The digital asset Libra will be backed by a collection of low-volatility assets, including bank deposits and government securities in currencies from stable and reputable central banks held in The Libra Reserve. Customers who buy Libra will transfer their interest earned from deposits and securities to the network operators, and this interest will be used to cover the costs of maintaining the network. Founding Members will be given an allocation of the Libra digital asset that will be given away in incentive programmes. Founding Members and others will be able to purchase Libra investment tokens in return for their capital pledges. This is a security that differs from the Libra digital asset and will entitle the holder to the cash flows derived from interest payments once the system is profitable. Calibra is a regulated subsidiary of Facebook created to “protect users from data-based conflict of interest” and will build and operate services on top of the network. The first product of Calibra will be a wallet for Libra that will be available as a standalone application but will also be integrated into Messenger and WhatsApp. Calibra is registered as a money services business in the US and will implement the necessary KYC measures for its customers.
There was instant political opposition from around the world soon after the project was revealed. The French Finance Minister opposed the idea of “Libra becoming a sovereign currency,” a US lawmaker called on Facebook to pause the project, Russia will not legalize the use of Libra, Australia’s central bank governor expressed concerns about regulatory issues, the Bank of England will not keep “an open door” to Libra, and Libra may not be welcomed in India.
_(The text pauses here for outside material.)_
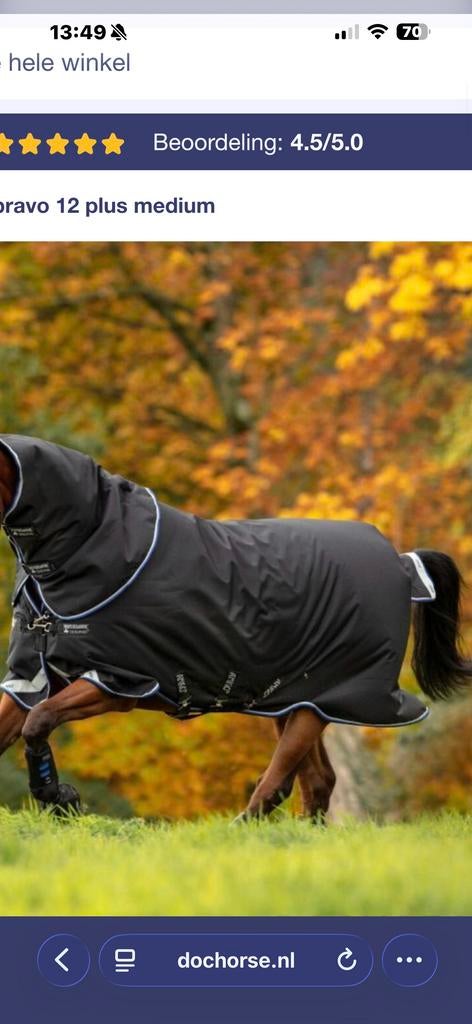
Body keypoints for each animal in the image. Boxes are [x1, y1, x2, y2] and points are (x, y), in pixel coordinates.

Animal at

The project is very interesting, as it presents a centralized but completely new governance system compared to existing solutions. The Libra digital asset is definitely not a cryptocurrency in the traditional meaning like bitcoin is. It is a new type of asset on a new type of infrastructure. It still depends on fiat currencies (and thus monetary policy from central banks) as they are included in the basket, but it could include other assets like bitcoin or ether in the future. The project is positive for the crypto space because it brings a lot of attention from regulators, companies, and consumers around the world. It has the potential to introduce billions of people to the concept of digital assets issued on distributed ledger technology. It does not compete with Bitcoin or Ethereum, but rather competes with commercial banks and even with central banks to some extent. Smaller and not globally important currencies are under direct threat, as citizens can now easily avoid the negative effects of domestic monetary policy, such as currency devaluation, by converting to Libra, which is less radical for an average consumer than converting all their savings into bitcoin, for example.